#### What you will do
An exact transcription of the entries is required, with no images included.

#### Material for the task
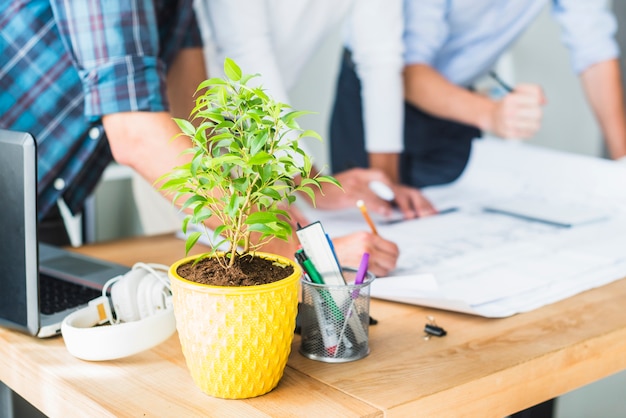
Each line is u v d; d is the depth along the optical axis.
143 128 1.01
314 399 0.76
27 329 0.89
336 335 0.85
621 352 0.98
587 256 1.29
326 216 1.61
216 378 0.75
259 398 0.76
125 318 0.90
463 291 1.10
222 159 0.70
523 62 2.22
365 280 0.91
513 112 2.07
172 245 1.36
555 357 0.89
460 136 2.05
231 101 0.76
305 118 2.09
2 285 0.91
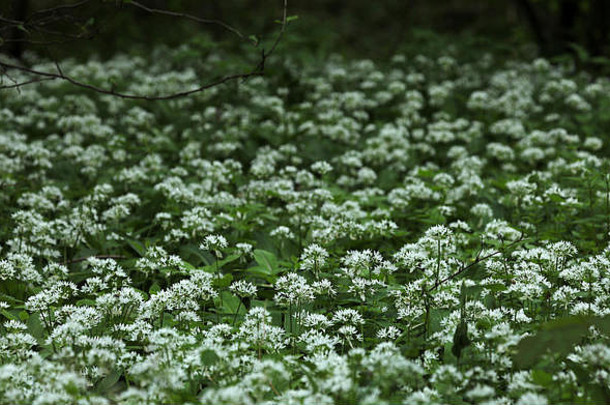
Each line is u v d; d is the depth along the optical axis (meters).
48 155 10.47
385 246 8.09
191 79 15.64
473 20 28.50
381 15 29.83
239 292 6.21
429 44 19.62
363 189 11.26
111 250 8.31
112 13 8.04
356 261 6.18
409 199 9.32
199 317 6.03
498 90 16.70
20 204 8.96
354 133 13.00
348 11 30.53
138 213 9.16
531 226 8.18
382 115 15.06
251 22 25.09
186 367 4.86
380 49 24.31
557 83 14.98
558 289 6.15
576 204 8.03
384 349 4.89
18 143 11.04
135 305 5.92
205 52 16.69
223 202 9.15
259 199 9.80
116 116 14.74
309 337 5.36
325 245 7.61
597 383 4.58
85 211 8.28
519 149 12.62
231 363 4.80
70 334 5.18
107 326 5.84
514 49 20.08
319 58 18.36
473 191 9.48
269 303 6.72
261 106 14.30
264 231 8.60
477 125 13.34
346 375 4.60
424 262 6.16
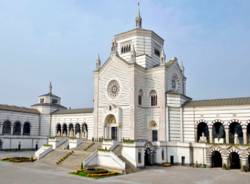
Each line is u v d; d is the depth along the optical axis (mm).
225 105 56844
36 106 92688
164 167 53875
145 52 72750
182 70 77188
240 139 58938
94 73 71938
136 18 76750
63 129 87562
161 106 62906
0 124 78562
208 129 58406
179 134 61156
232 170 50969
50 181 35062
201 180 38438
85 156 51406
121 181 36656
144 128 64625
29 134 87000
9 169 45344
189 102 63656
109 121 67625
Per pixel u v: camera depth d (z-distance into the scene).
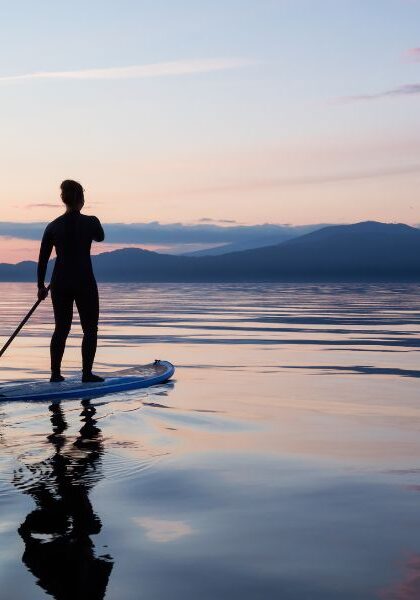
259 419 4.74
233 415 4.88
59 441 3.82
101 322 19.08
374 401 5.66
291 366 8.46
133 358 9.66
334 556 2.24
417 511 2.70
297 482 3.12
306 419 4.77
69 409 4.91
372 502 2.82
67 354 10.23
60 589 1.98
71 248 6.11
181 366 8.45
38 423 4.36
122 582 2.03
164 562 2.18
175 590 1.99
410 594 1.97
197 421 4.61
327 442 4.00
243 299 43.50
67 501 2.77
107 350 10.87
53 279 6.13
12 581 2.03
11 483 3.00
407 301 38.31
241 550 2.29
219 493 2.93
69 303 6.16
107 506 2.71
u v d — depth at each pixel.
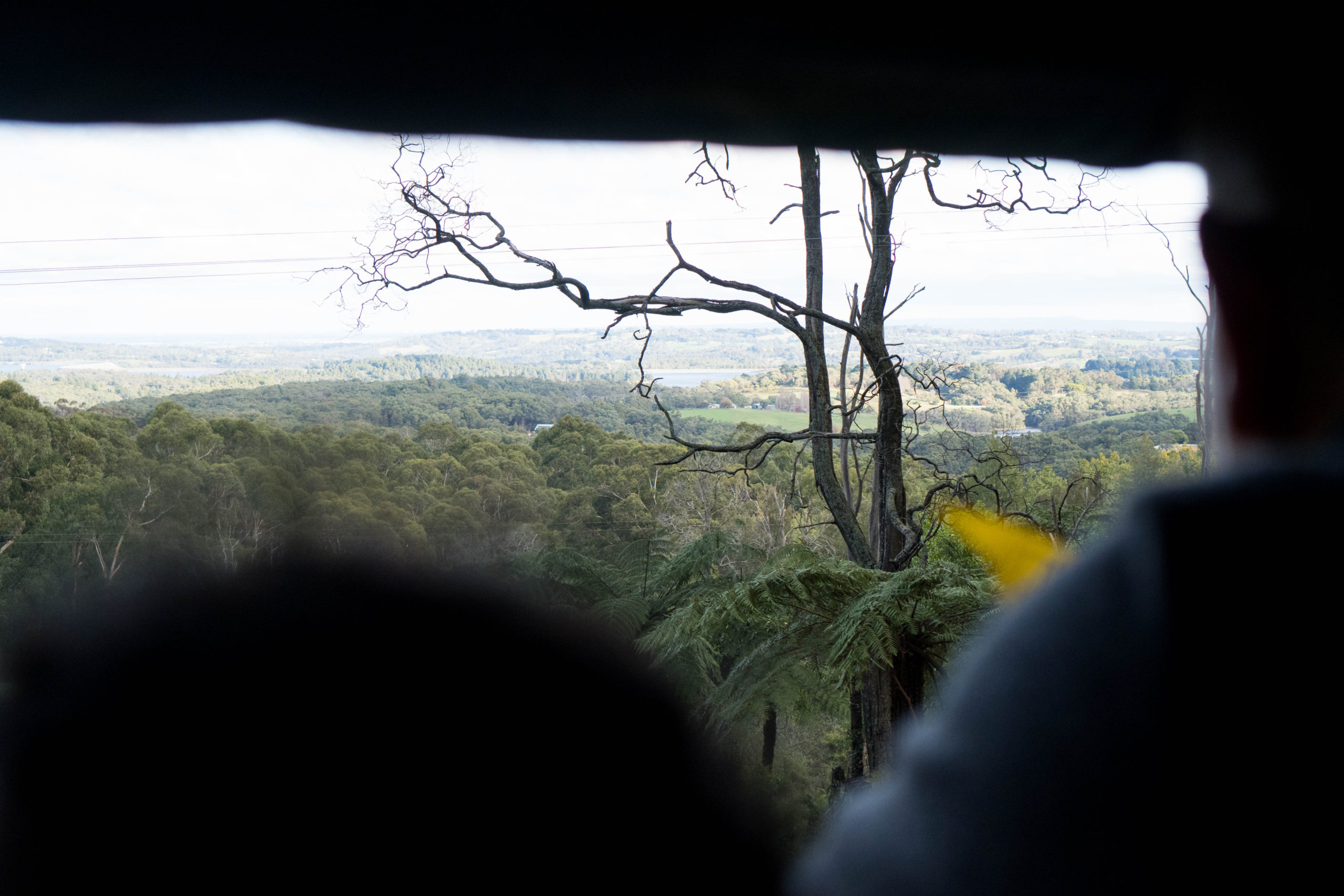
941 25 0.78
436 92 0.89
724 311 9.24
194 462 24.62
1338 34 0.55
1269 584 0.53
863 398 9.86
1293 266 0.59
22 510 23.61
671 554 10.57
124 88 0.82
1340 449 0.56
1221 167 0.64
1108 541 0.62
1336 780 0.52
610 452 26.20
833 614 6.14
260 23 0.83
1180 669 0.54
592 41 0.85
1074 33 0.69
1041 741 0.58
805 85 0.86
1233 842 0.53
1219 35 0.61
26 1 0.78
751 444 9.80
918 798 0.61
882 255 9.23
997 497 8.81
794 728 7.38
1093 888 0.55
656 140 0.94
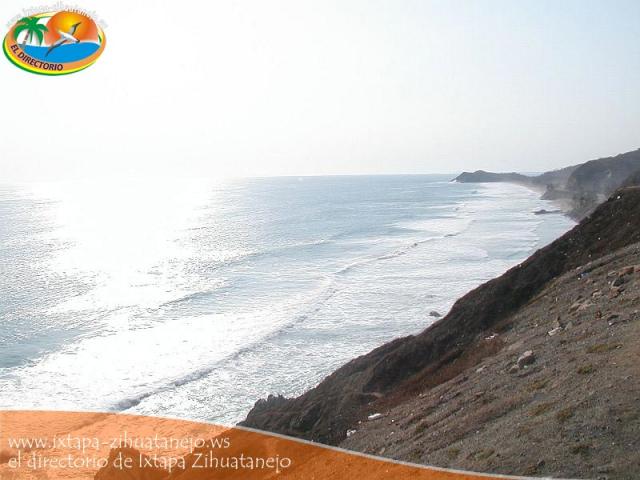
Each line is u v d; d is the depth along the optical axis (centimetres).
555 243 3184
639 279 1909
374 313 4012
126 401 2586
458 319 2731
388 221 11094
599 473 852
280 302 4434
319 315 4006
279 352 3266
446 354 2417
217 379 2880
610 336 1477
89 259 6700
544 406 1191
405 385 2233
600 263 2489
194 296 4697
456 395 1662
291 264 6259
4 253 7131
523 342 1916
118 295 4750
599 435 964
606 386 1145
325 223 10925
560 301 2286
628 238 2778
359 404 2175
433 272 5422
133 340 3525
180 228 10256
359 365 2634
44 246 7819
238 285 5131
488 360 1934
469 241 7538
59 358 3192
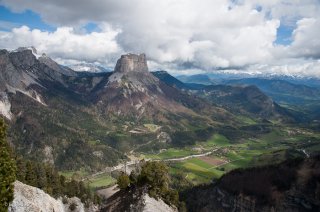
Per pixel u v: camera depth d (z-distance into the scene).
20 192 125.69
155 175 132.75
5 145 79.31
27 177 156.50
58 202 165.38
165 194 139.88
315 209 177.00
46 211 133.50
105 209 136.88
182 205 147.62
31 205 123.12
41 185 161.38
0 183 74.00
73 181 192.12
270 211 188.62
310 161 199.25
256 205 196.12
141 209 119.12
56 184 175.25
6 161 76.00
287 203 186.38
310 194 182.25
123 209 126.75
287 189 191.25
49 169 180.62
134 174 141.88
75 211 175.50
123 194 138.25
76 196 186.62
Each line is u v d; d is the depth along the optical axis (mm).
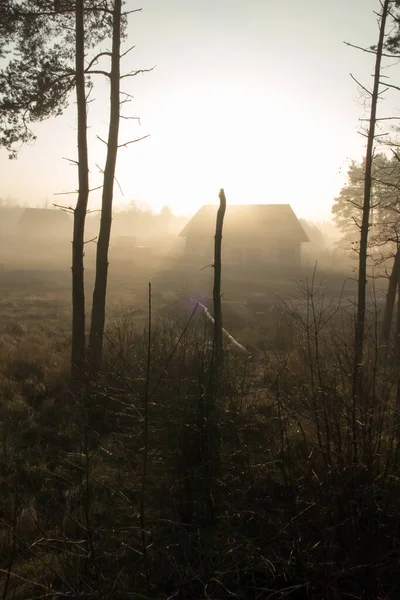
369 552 3820
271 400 6090
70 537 4516
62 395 9109
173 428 4953
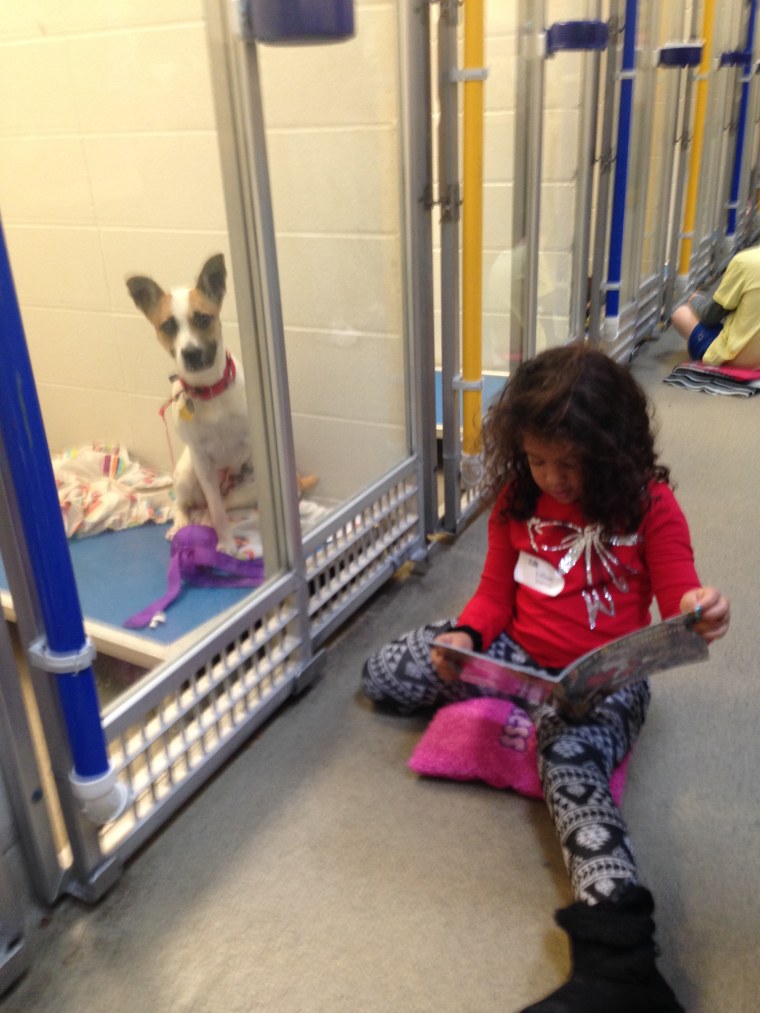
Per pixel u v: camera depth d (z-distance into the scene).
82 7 1.55
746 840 1.23
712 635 1.12
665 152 3.47
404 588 1.95
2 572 1.01
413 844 1.25
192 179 1.50
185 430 1.55
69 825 1.13
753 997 1.00
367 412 1.84
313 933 1.12
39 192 1.69
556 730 1.25
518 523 1.33
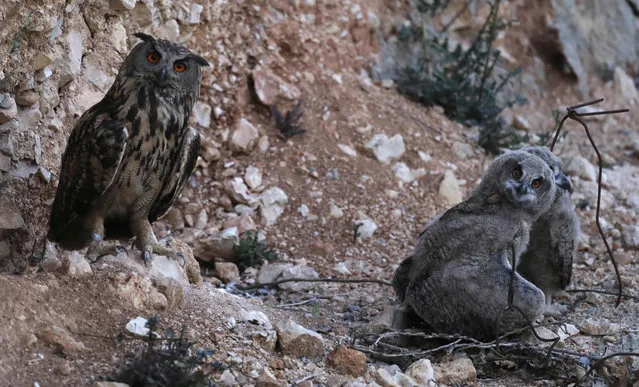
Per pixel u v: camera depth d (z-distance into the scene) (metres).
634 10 23.69
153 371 8.16
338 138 16.14
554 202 11.38
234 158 15.21
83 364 8.31
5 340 8.16
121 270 9.69
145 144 9.72
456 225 10.45
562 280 11.95
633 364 10.26
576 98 21.09
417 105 18.05
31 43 10.60
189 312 9.71
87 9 12.52
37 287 8.89
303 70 16.73
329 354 9.51
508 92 20.19
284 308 11.80
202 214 14.23
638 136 20.14
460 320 10.48
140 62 9.59
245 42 16.11
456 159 16.91
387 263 13.91
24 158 10.60
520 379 10.03
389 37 18.97
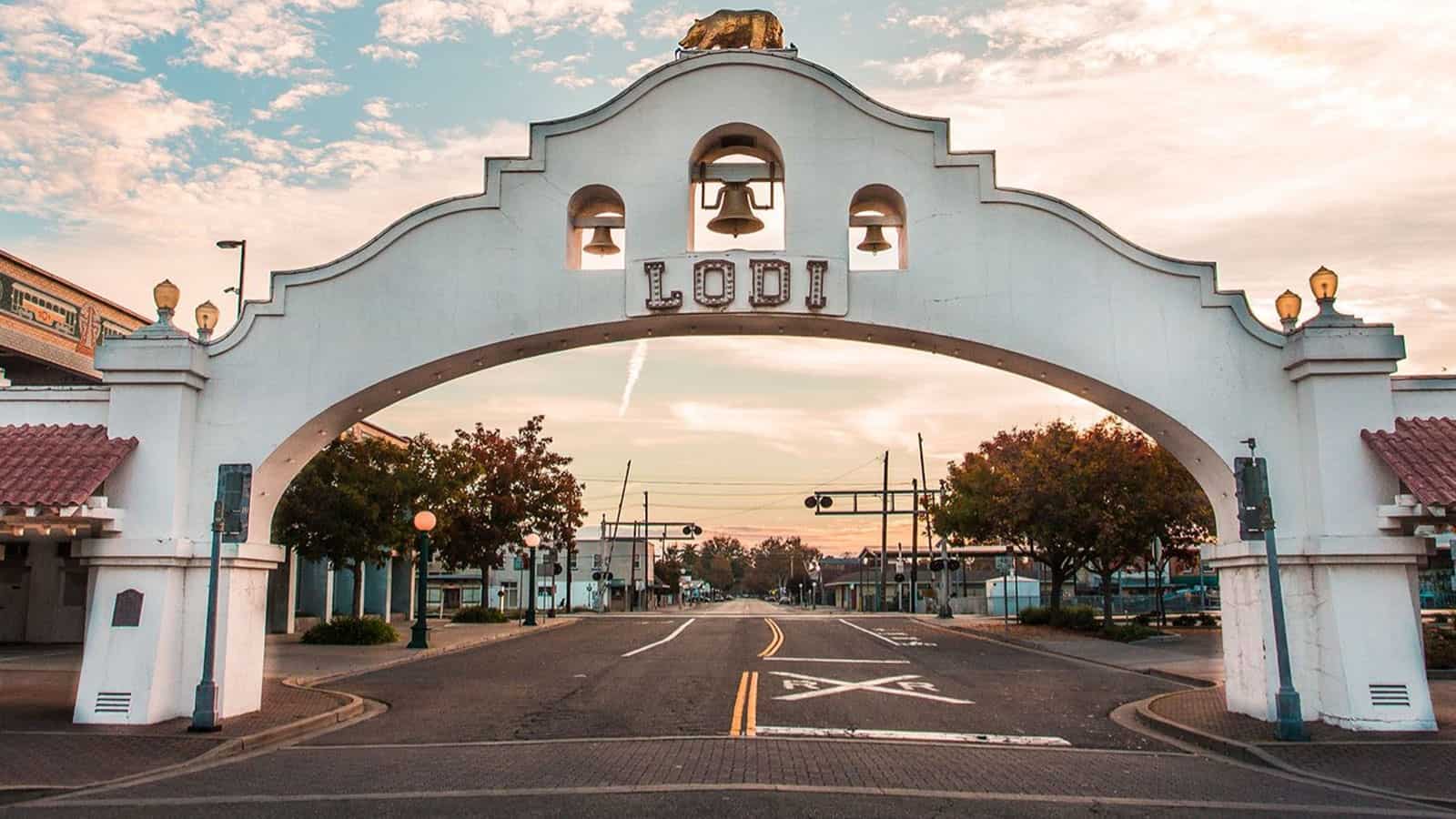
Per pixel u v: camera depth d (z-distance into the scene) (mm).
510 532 45781
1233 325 15055
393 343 15266
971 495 42094
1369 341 14320
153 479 14664
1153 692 19453
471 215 15500
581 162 15508
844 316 15094
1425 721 13648
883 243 16500
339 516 30016
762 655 27141
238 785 10617
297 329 15320
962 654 28328
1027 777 11156
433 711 16500
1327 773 11484
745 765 11547
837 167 15430
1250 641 14852
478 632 37719
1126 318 15109
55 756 12055
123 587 14453
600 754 12312
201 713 13586
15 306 25312
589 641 34156
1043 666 24672
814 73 15539
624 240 15438
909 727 14844
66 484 13766
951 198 15375
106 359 14750
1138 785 10820
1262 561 14500
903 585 88000
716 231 16297
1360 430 14328
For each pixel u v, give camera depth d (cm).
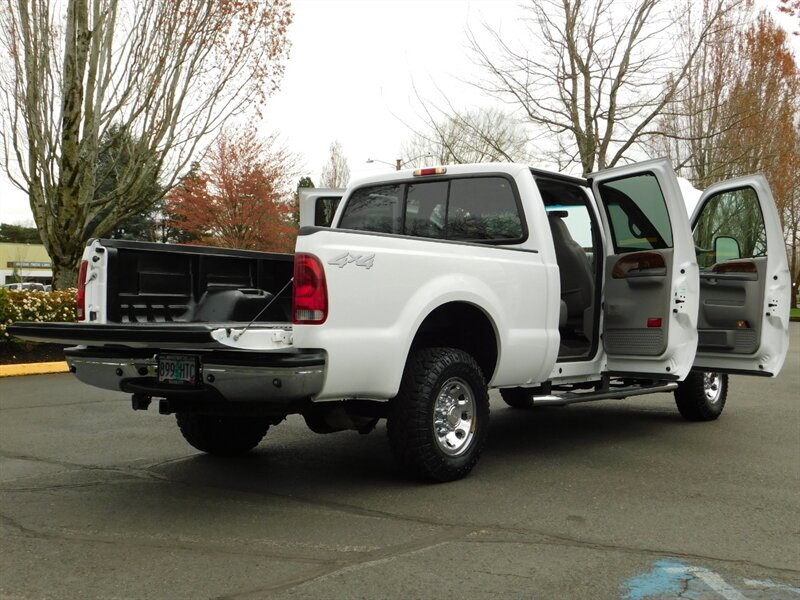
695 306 643
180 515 457
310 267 445
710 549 404
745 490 523
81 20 1461
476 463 552
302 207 796
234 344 441
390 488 519
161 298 532
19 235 7731
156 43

#### Answer to the problem
Each line is u v d; d is the depth along the optical axis.
143 128 1.01
314 399 0.76
27 329 0.89
336 335 0.85
621 352 0.98
587 256 1.29
326 216 1.61
216 378 0.75
259 398 0.76
125 318 0.90
463 291 1.10
222 159 0.70
523 62 2.22
365 280 0.91
513 112 2.07
172 245 1.36
555 357 0.89
460 136 2.05
231 101 0.76
305 118 2.09
2 285 0.91
Each line is u v d; d is the depth along the optical axis (meters).
48 155 10.47
385 246 8.09
191 79 15.64
473 20 28.50
381 15 29.83
239 292 6.21
429 44 19.62
363 189 11.26
111 250 8.31
112 13 8.04
356 261 6.18
409 199 9.32
199 317 6.03
498 90 16.70
20 204 8.96
354 133 13.00
348 11 30.53
138 213 9.16
531 226 8.18
382 115 15.06
251 22 25.09
186 367 4.86
380 49 24.31
557 83 14.98
558 289 6.15
576 204 8.03
384 349 4.89
18 143 11.04
135 305 5.92
205 52 16.69
223 202 9.15
259 199 9.80
116 116 14.74
309 337 5.36
325 245 7.61
597 383 4.58
85 211 8.28
519 149 12.62
231 363 4.80
70 334 5.18
107 326 5.84
514 49 20.08
319 58 18.36
473 191 9.48
269 303 6.72
261 106 14.30
264 231 8.60
477 125 13.34
346 375 4.60
424 262 6.16
Each line is u v d; d is the depth along the optical axis (mm).
225 105 56844
36 106 92688
164 167 53875
145 52 72750
182 70 77188
240 139 58938
94 73 71938
136 18 76750
63 129 87562
161 106 62906
0 124 78562
208 129 58406
179 134 61156
232 170 50969
50 181 35062
201 180 38438
85 156 51406
121 181 36656
144 128 64625
29 134 87000
9 169 45344
189 102 63656
109 121 67625
Per pixel u v: camera depth d (z-distance into the scene).
259 419 4.74
233 415 4.88
59 441 3.82
101 322 19.08
374 401 5.66
291 366 8.46
133 358 9.66
334 556 2.24
417 511 2.70
297 482 3.12
306 419 4.77
69 409 4.91
372 502 2.82
67 354 10.23
60 589 1.98
71 248 6.11
181 366 8.45
38 423 4.36
122 582 2.03
164 562 2.18
175 590 1.99
410 594 1.97
197 421 4.61
327 442 4.00
243 299 43.50
67 501 2.77
107 350 10.87
53 279 6.13
12 581 2.03
11 483 3.00
407 301 38.31
241 550 2.29
219 493 2.93
69 303 6.16
107 506 2.71
u v d — depth at each pixel.
941 25 0.78
436 92 0.89
724 311 9.24
194 462 24.62
1338 34 0.55
1269 584 0.53
863 398 9.86
1293 266 0.59
22 510 23.61
671 554 10.57
124 88 0.82
1340 449 0.56
1221 167 0.64
1108 541 0.62
1336 780 0.52
610 452 26.20
833 614 6.14
260 23 0.83
1180 669 0.54
592 41 0.85
1074 33 0.69
1041 741 0.58
805 85 0.86
1233 842 0.53
1219 35 0.61
26 1 0.78
751 444 9.80
918 798 0.61
882 255 9.23
997 497 8.81
794 728 7.38
1093 888 0.55
656 140 0.94
Each line is u v d; d is the depth along the optical axis (centimetres).
555 243 3184
639 279 1909
374 313 4012
126 401 2586
458 319 2731
388 221 11094
599 473 852
280 302 4434
319 315 4006
279 352 3266
446 354 2417
217 379 2880
610 336 1477
89 259 6700
544 406 1191
405 385 2233
600 263 2489
194 296 4697
456 395 1662
291 264 6259
4 253 7131
523 342 1916
118 295 4750
599 435 964
606 386 1145
325 223 10925
560 301 2286
628 238 2778
359 404 2175
433 272 5422
133 340 3525
180 228 10256
359 365 2634
44 246 7819
238 285 5131
488 360 1934
469 241 7538
59 358 3192
Per pixel u v: camera depth d (z-distance into the scene).
20 192 125.69
155 175 132.75
5 145 79.31
27 177 156.50
58 202 165.38
165 194 139.88
315 209 177.00
46 211 133.50
105 209 136.88
182 205 147.62
31 205 123.12
41 185 161.38
0 183 74.00
73 181 192.12
270 211 188.62
310 161 199.25
256 205 196.12
141 209 119.12
56 184 175.25
6 161 76.00
287 203 186.38
310 194 182.25
123 209 126.75
287 189 191.25
49 169 180.62
134 174 141.88
75 211 175.50
123 194 138.25
76 196 186.62
Each line is u v d; d is the depth along the optical axis (mm).
369 552 3820
271 400 6090
70 537 4516
62 395 9109
173 428 4953
Per pixel u v: camera depth d (z-distance into the scene).
82 7 1.55
746 840 1.23
712 635 1.12
665 152 3.47
404 588 1.95
2 572 1.01
413 844 1.25
192 179 1.50
185 430 1.55
69 825 1.13
753 997 1.00
367 412 1.84
313 933 1.12
39 192 1.69
556 730 1.25
518 523 1.33
Per pixel u v: camera depth d (z-distance into the scene) (metres).
634 10 23.69
153 371 8.16
338 138 16.14
554 202 11.38
234 158 15.21
83 364 8.31
5 340 8.16
121 270 9.69
145 144 9.72
456 225 10.45
562 280 11.95
633 364 10.26
576 98 21.09
417 105 18.05
31 43 10.60
189 312 9.71
87 9 12.52
37 287 8.89
303 70 16.73
329 354 9.51
508 92 20.19
284 308 11.80
202 214 14.23
638 136 20.14
460 320 10.48
140 62 9.59
245 42 16.11
456 159 16.91
387 263 13.91
24 158 10.60
520 379 10.03
389 37 18.97
Per pixel u v: camera depth d (z-distance into the scene) (mm).
510 532 45781
1233 325 15055
393 343 15266
971 495 42094
1369 341 14320
153 479 14664
1153 692 19453
471 215 15500
581 162 15508
844 316 15094
1425 721 13648
883 243 16500
339 516 30016
762 655 27141
238 785 10617
297 329 15320
962 654 28328
1027 777 11156
433 711 16500
1327 773 11484
745 765 11547
837 167 15430
1250 641 14852
478 632 37719
1126 318 15109
55 756 12055
123 587 14453
600 754 12312
201 713 13586
15 306 25312
589 641 34156
1043 666 24672
814 73 15539
624 240 15438
909 727 14844
66 484 13766
951 198 15375
106 359 14750
1138 785 10820
1262 561 14500
903 585 88000
716 231 16297
1360 430 14328
For each pixel u v, give camera depth d (cm).
695 306 643
180 515 457
310 267 445
710 549 404
745 490 523
81 20 1461
476 463 552
302 207 796
234 344 441
390 488 519
161 298 532
19 235 7731
156 43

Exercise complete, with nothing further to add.